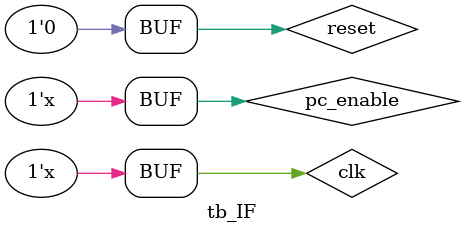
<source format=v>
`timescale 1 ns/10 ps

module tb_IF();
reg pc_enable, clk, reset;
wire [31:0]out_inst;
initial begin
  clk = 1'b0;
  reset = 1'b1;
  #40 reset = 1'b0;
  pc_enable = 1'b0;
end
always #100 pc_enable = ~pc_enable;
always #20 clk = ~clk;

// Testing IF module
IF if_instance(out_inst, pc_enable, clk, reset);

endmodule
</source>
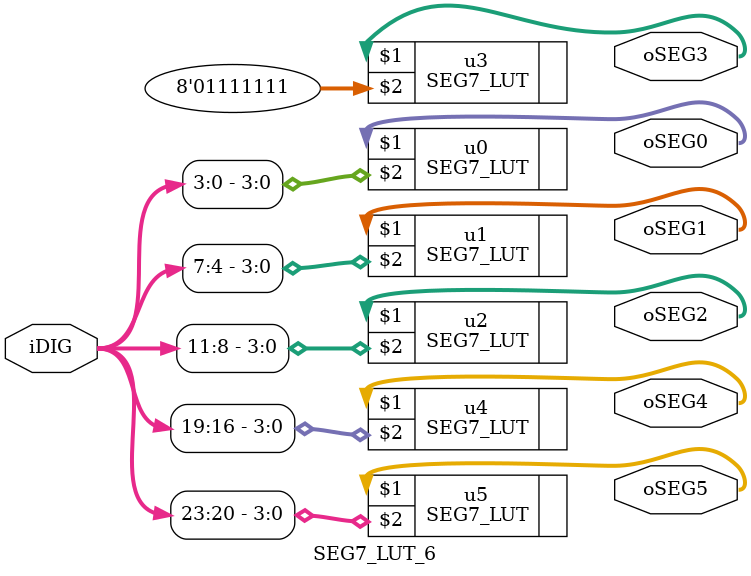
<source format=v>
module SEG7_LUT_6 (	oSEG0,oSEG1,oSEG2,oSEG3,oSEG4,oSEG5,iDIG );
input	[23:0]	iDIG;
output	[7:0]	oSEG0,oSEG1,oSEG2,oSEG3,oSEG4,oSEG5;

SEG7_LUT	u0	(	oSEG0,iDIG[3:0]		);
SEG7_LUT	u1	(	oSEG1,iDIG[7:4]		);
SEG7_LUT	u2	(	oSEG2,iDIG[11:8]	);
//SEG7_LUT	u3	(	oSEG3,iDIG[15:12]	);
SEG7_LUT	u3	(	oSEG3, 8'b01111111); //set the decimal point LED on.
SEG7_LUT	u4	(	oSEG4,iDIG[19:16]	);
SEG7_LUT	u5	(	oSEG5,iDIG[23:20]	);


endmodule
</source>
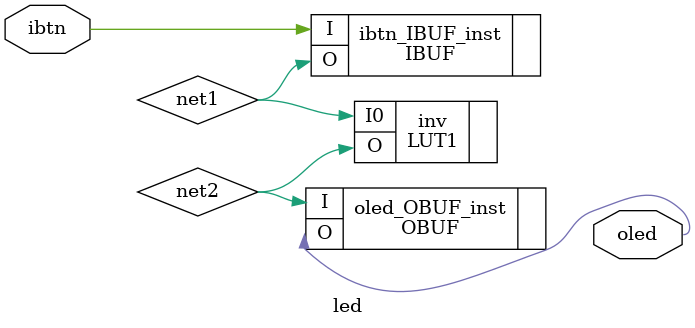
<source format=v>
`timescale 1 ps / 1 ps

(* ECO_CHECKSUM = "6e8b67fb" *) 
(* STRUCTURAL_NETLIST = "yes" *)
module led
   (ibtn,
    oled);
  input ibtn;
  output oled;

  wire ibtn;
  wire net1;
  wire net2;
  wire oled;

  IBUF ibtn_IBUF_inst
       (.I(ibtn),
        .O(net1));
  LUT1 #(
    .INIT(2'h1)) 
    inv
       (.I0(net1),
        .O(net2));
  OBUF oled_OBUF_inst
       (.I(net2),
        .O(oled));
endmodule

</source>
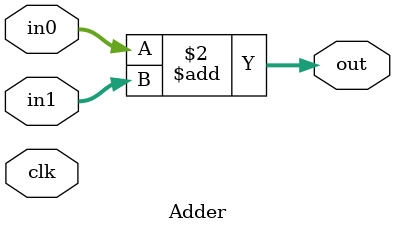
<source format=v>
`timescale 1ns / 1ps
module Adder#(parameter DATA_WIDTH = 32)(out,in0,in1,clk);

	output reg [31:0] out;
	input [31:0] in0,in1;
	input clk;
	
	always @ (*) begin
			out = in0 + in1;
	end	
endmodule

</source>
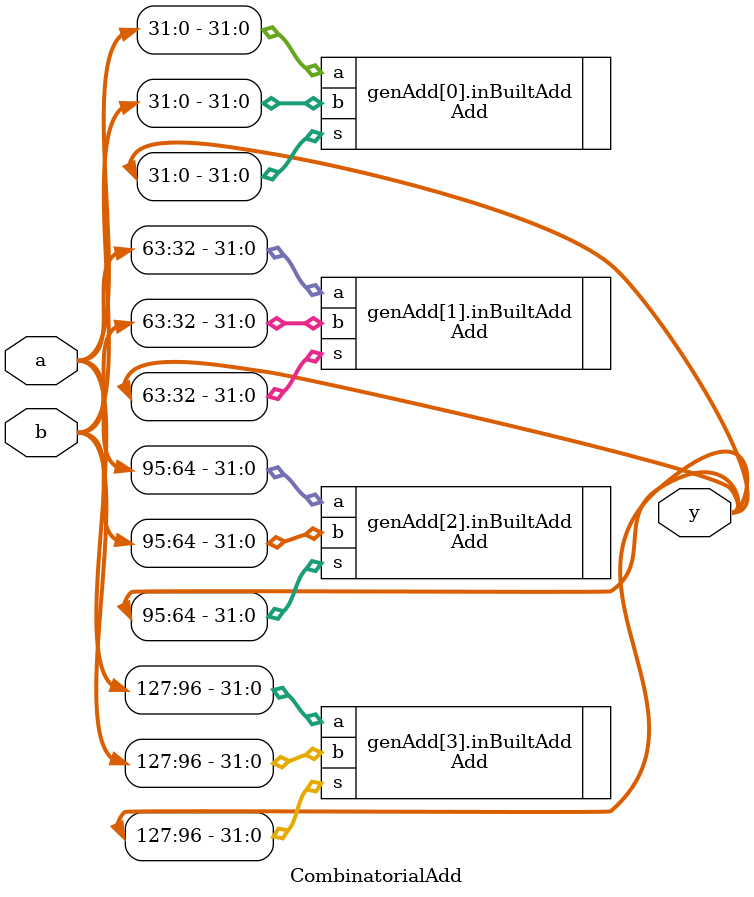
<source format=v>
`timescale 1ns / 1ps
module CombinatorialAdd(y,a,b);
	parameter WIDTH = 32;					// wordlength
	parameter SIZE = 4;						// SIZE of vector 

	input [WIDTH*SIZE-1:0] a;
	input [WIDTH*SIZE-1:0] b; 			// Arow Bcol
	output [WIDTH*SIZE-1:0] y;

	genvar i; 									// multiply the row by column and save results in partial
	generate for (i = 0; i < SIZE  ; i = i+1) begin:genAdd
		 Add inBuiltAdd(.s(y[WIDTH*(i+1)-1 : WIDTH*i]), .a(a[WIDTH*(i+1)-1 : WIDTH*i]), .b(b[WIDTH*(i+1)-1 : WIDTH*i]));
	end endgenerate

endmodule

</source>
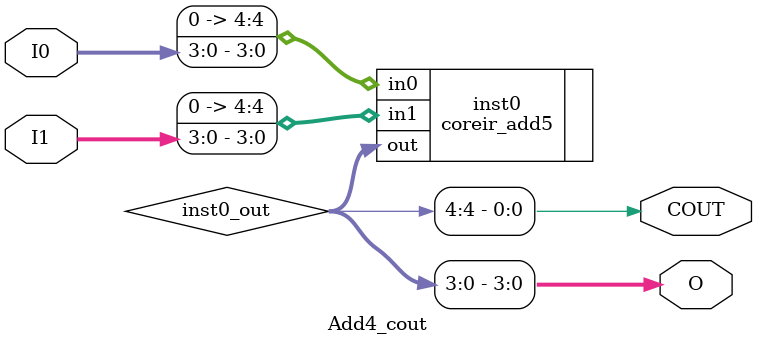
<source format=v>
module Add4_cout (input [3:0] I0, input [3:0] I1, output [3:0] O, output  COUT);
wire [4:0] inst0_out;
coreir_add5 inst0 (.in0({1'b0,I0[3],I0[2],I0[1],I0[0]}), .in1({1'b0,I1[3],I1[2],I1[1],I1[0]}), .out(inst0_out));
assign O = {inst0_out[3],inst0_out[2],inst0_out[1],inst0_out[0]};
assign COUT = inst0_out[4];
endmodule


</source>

- - - - - - -

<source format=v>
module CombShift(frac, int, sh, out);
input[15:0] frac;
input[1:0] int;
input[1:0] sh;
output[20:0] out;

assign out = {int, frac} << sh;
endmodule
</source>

- - - - - - -

**The task**. Only lines with the word "always" count here; copy every one from the records.

**Answer section**.
always #100 pc_enable = ~pc_enable;
always #20 clk = ~clk;
	always @ (*) begin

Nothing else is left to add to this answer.